## WHAT TO DO
Would you please copy every line from the records that contains the word "GEOs"?

[Saved entries]
+ + + + + + +

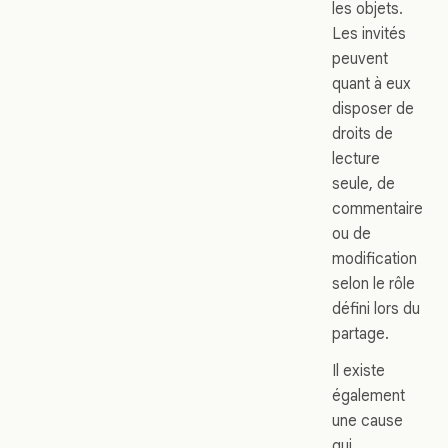
les objets.
Les invités
peuvent
quant à eux
disposer de
droits de
lecture
seule, de
commentaire
ou de
modification
selon le rôle
défini lors du
partage.
Il existe
également
une cause
qui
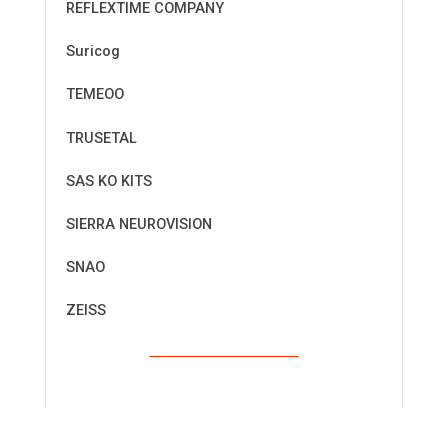
REFLEXTIME COMPANY
Suricog
TEMEOO
TRUSETAL
SAS KO KITS
SIERRA NEUROVISION
SNAO
ZEISS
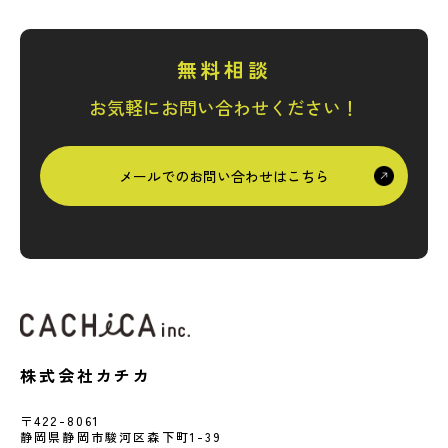
無料相談
お気軽にお問い合わせください！
メールでのお問い合わせはこちら
株式会社カチカ
〒422-8061
静岡県静岡市駿河区森下町1-39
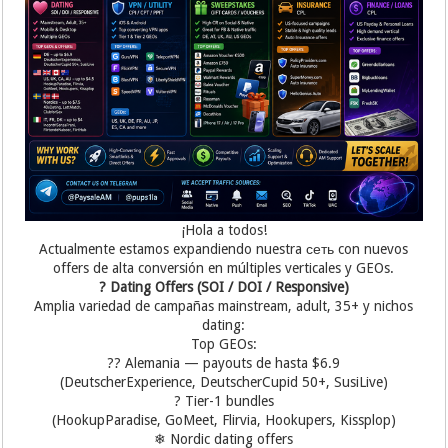
¡Hola a todos!
Actualmente estamos expandiendo nuestra сеть con nuevos
offers de alta conversión en múltiples verticales y GEOs.
? Dating Offers (SOI / DOI / Responsive)
Amplia variedad de campañas mainstream, adult, 35+ y nichos
dating:
Top GEOs:
?? Alemania — payouts de hasta $6.9
(DeutscherExperience, DeutscherCupid 50+, SusiLive)
? Tier-1 bundles
(HookupParadise, GoMeet, Flirvia, Hookupers, Kissplop)
❄ Nordic dating offers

+ + + + + + +

## ANSWER TO THIS EXERCISE
offers de alta conversión en múltiples verticales y GEOs.
Top GEOs:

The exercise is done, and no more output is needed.